> **Supplied records**

···

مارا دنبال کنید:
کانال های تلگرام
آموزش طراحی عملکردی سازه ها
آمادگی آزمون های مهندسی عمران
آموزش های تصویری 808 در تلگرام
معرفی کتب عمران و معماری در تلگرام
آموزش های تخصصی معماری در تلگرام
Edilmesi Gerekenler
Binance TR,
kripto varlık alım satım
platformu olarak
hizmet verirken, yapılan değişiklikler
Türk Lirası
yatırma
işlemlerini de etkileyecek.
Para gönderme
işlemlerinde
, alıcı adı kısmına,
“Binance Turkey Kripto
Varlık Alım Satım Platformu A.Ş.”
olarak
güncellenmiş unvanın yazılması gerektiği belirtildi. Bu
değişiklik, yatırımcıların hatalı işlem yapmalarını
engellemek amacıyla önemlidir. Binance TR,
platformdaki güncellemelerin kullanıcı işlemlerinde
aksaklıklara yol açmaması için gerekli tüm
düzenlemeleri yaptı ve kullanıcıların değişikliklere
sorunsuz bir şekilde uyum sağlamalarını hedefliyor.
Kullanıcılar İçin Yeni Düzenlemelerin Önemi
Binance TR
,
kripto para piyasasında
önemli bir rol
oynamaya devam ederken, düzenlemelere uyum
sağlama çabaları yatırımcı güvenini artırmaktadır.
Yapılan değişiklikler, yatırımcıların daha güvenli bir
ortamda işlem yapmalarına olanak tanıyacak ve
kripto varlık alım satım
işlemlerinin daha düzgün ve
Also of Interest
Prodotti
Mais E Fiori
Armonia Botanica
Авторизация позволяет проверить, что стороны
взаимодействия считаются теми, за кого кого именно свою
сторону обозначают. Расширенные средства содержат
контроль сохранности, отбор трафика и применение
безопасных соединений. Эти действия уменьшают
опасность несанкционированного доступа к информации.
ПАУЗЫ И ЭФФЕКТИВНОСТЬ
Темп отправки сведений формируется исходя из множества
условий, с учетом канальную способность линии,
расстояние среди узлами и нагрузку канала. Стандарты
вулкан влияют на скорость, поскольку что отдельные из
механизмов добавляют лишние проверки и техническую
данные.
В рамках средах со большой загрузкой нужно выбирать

···

> **Prompt**
Print exactly, and only, the lines running from the one that contains "oynamaya devam ederken, düzenlemelere uyum" to the last line of the records above.

> **Exercise output**
oynamaya devam ederken, düzenlemelere uyum
sağlama çabaları yatırımcı güvenini artırmaktadır.
Yapılan değişiklikler, yatırımcıların daha güvenli bir
ortamda işlem yapmalarına olanak tanıyacak ve
kripto varlık alım satım
işlemlerinin daha düzgün ve
Also of Interest
Prodotti
Mais E Fiori
Armonia Botanica
Авторизация позволяет проверить, что стороны
взаимодействия считаются теми, за кого кого именно свою
сторону обозначают. Расширенные средства содержат
контроль сохранности, отбор трафика и применение
безопасных соединений. Эти действия уменьшают
опасность несанкционированного доступа к информации.
ПАУЗЫ И ЭФФЕКТИВНОСТЬ
Темп отправки сведений формируется исходя из множества
условий, с учетом канальную способность линии,
расстояние среди узлами и нагрузку канала. Стандарты
вулкан влияют на скорость, поскольку что отдельные из
механизмов добавляют лишние проверки и техническую
данные.
В рамках средах со большой загрузкой нужно выбирать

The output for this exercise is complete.